Start of Block

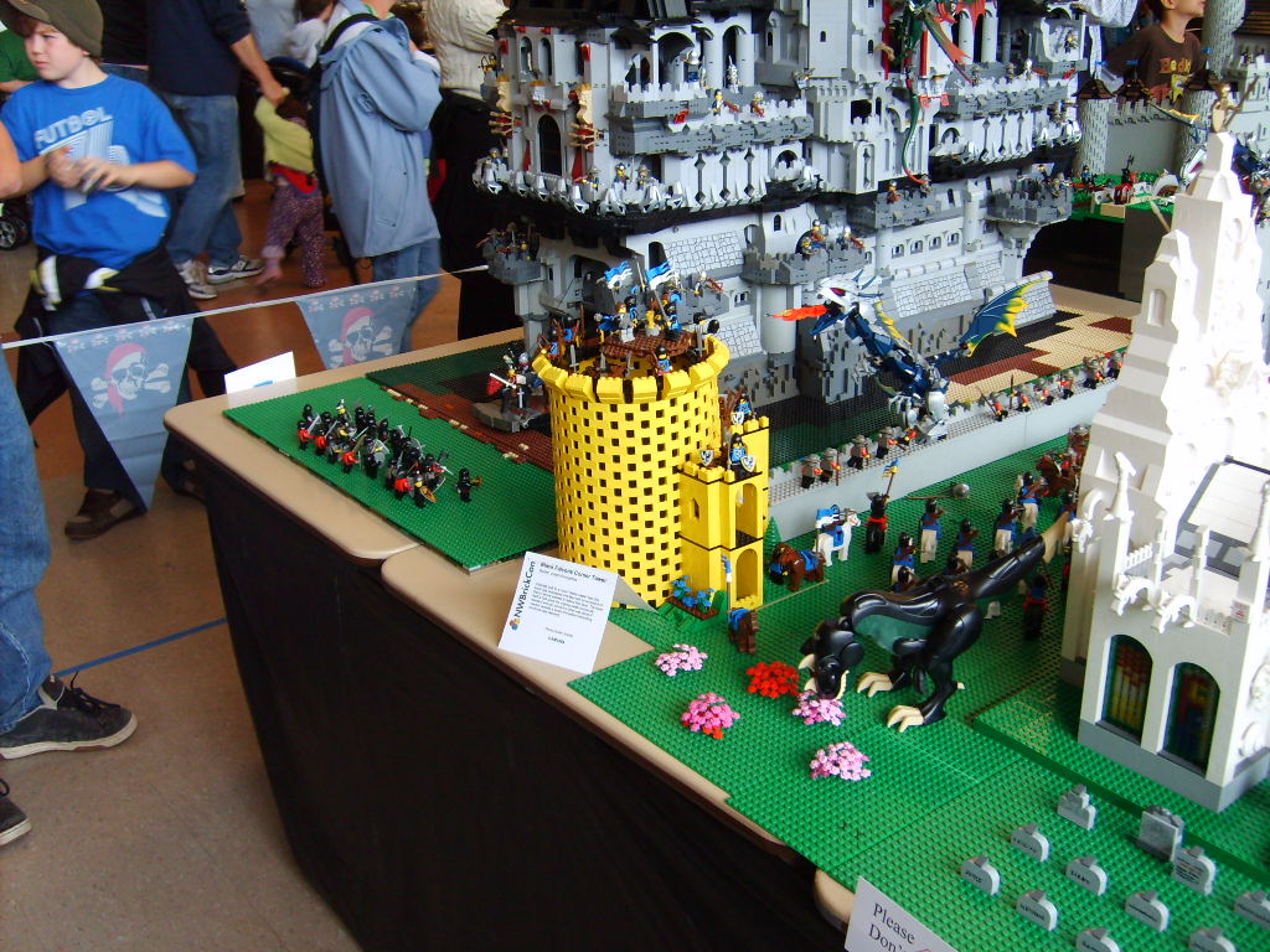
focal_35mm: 35
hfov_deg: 52.6
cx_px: 635
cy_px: 476
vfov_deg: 40.7
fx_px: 1284
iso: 100
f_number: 2.8
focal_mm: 5.8
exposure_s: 1/30
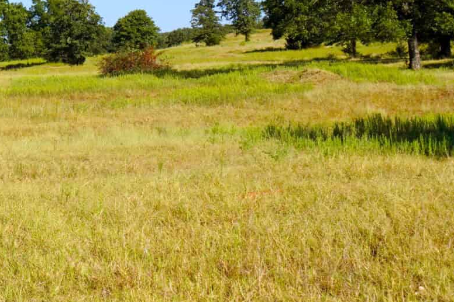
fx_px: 1248
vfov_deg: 13.8
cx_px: -165
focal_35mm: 99
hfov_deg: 18.8
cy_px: 83
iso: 100
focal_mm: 20
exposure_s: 1/160
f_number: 10
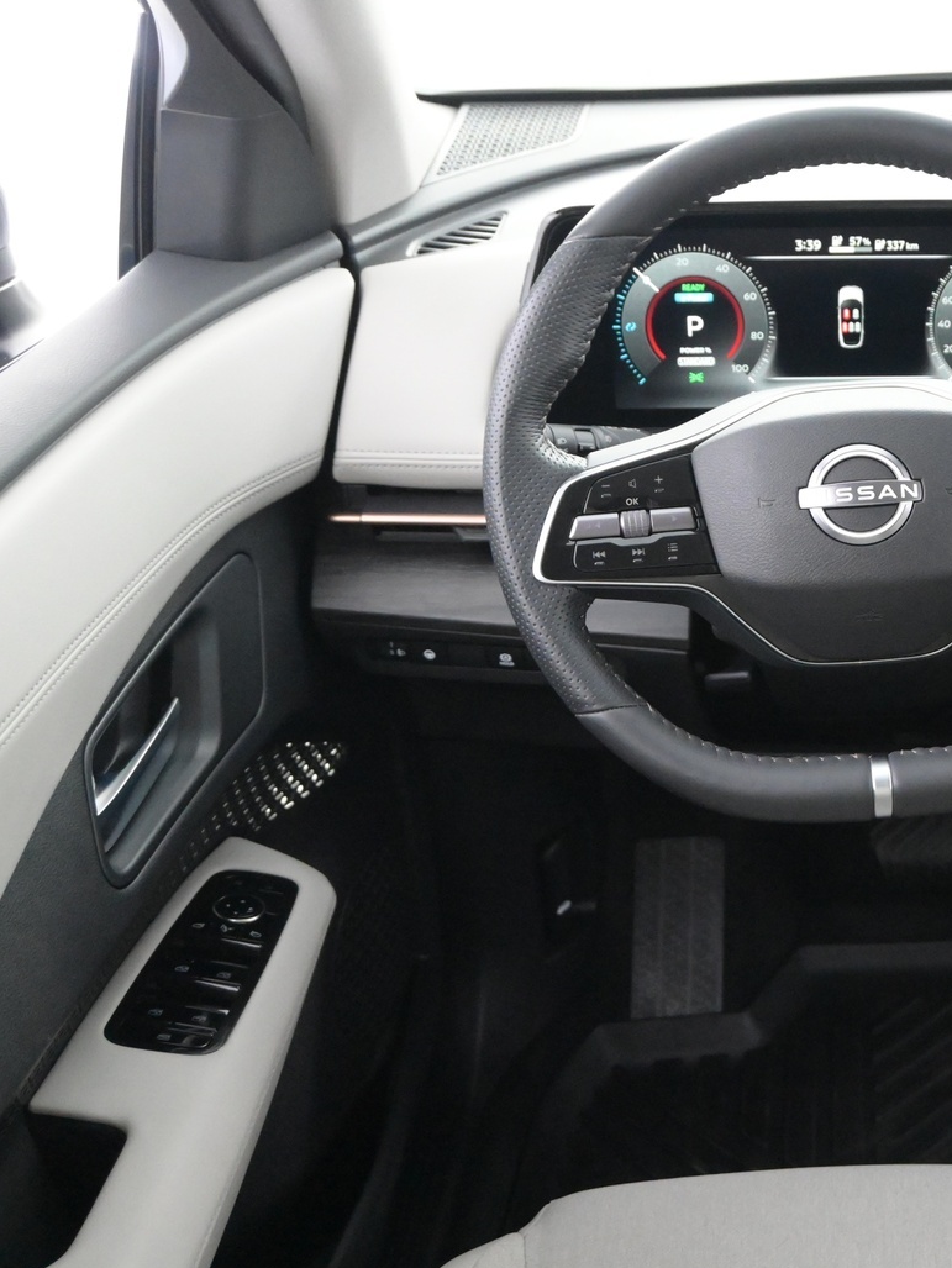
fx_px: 1750
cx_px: 900
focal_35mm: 48
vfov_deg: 39.8
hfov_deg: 28.9
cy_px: 617
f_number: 4
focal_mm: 21
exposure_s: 1/30
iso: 6400
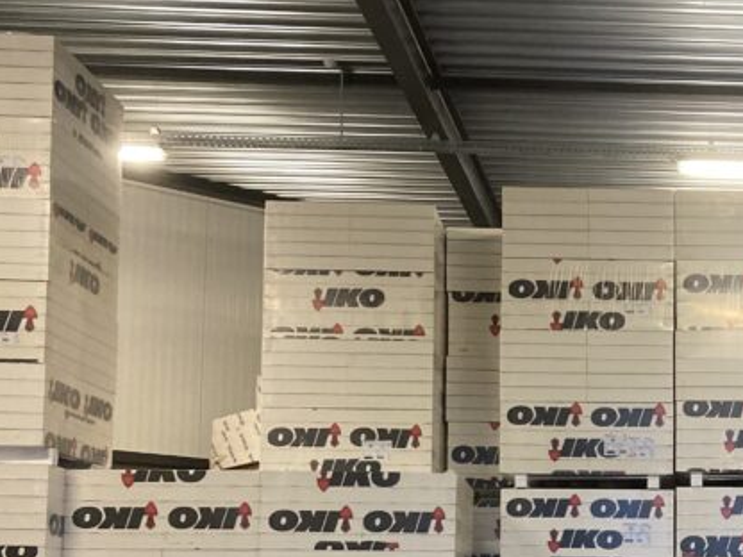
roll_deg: -1.2
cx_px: 763
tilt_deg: +4.9
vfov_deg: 20.7
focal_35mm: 69
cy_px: 537
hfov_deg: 26.5
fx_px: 1481
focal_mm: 3.99
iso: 200
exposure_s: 1/50
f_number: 1.8
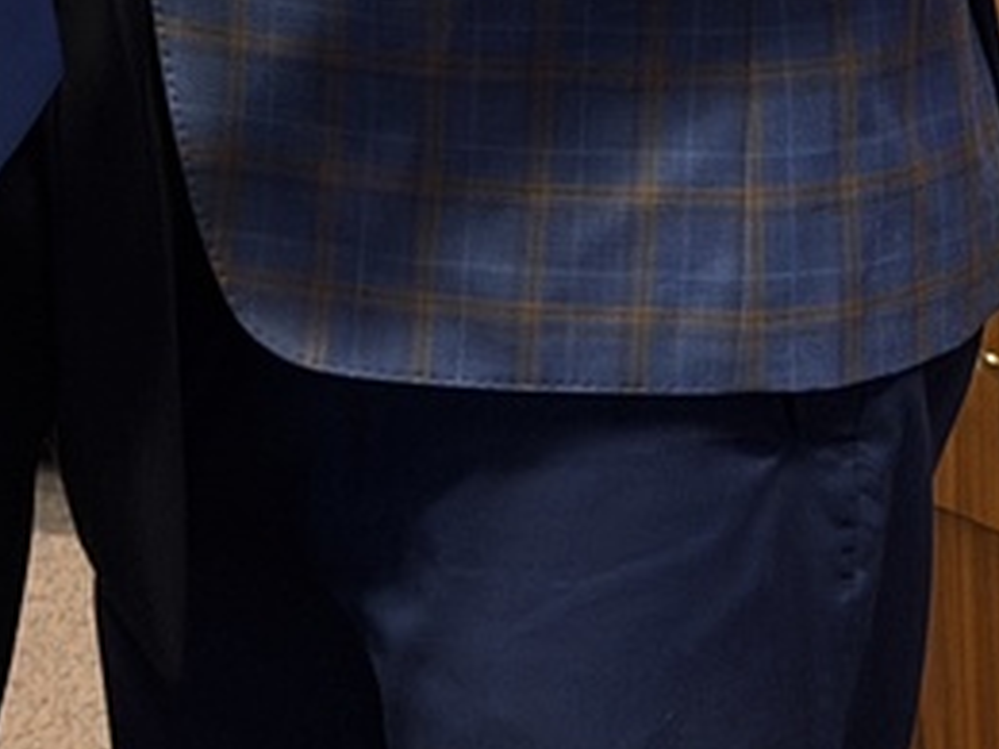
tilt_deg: -5.0
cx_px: 73
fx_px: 5454
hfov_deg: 10.4
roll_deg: +0.5
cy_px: -699
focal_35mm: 189
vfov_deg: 7.6
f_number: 1.78
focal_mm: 6.76
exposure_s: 1/60
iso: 200
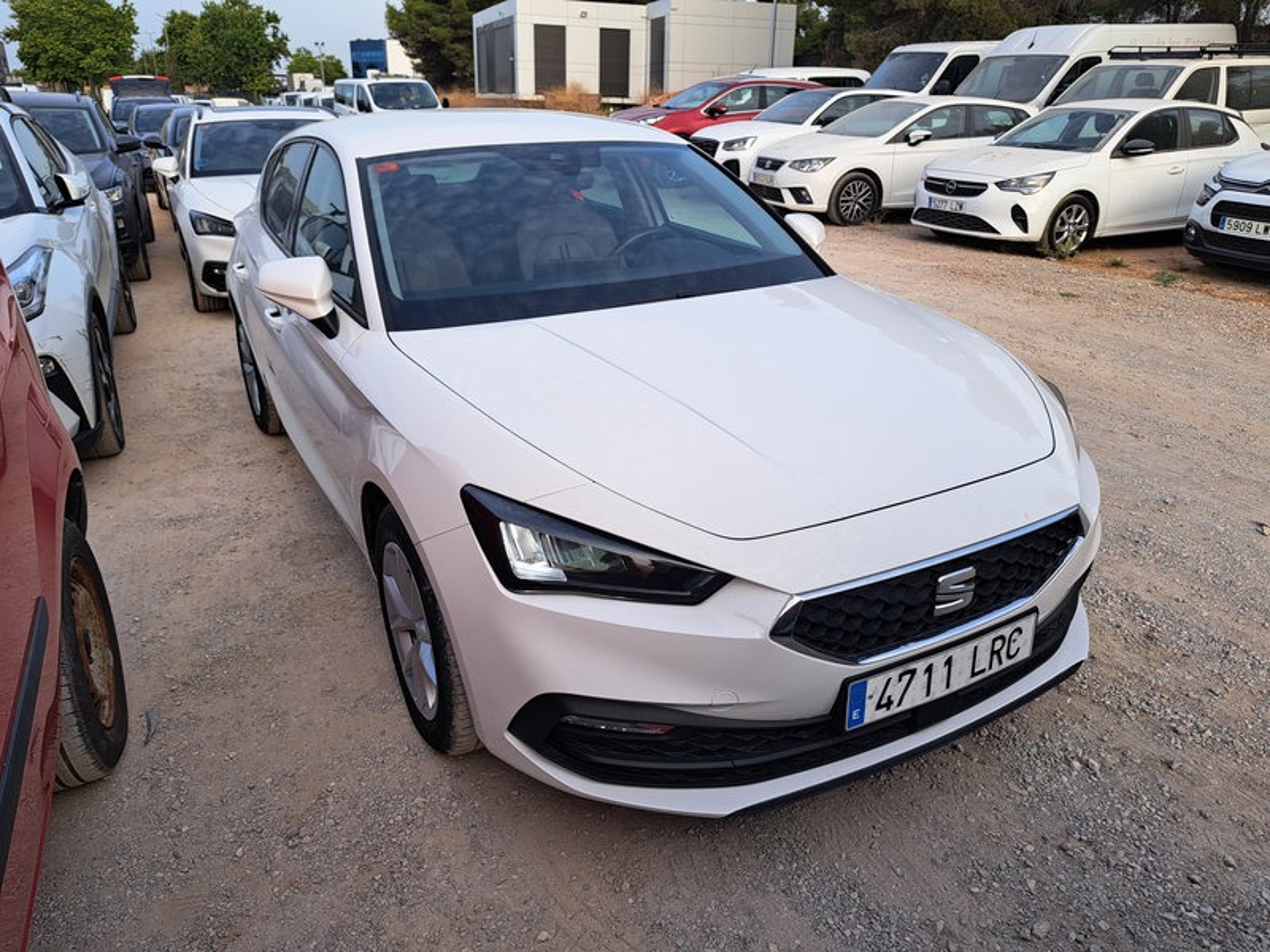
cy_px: 476
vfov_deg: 56.8
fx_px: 881
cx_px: 635
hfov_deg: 71.6
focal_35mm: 24
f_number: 1.8
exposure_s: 1/178
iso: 50
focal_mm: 5.23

End of Block

Both boundary lines included, write out word for word only the lines above from the one containing "fx_px: 1750" to the one containing "tilt_deg: -5.0", leaving out any pictures.

fx_px: 1750
cx_px: 900
focal_35mm: 48
vfov_deg: 39.8
hfov_deg: 28.9
cy_px: 617
f_number: 4
focal_mm: 21
exposure_s: 1/30
iso: 6400
roll_deg: -1.2
cx_px: 763
tilt_deg: +4.9
vfov_deg: 20.7
focal_35mm: 69
cy_px: 537
hfov_deg: 26.5
fx_px: 1481
focal_mm: 3.99
iso: 200
exposure_s: 1/50
f_number: 1.8
tilt_deg: -5.0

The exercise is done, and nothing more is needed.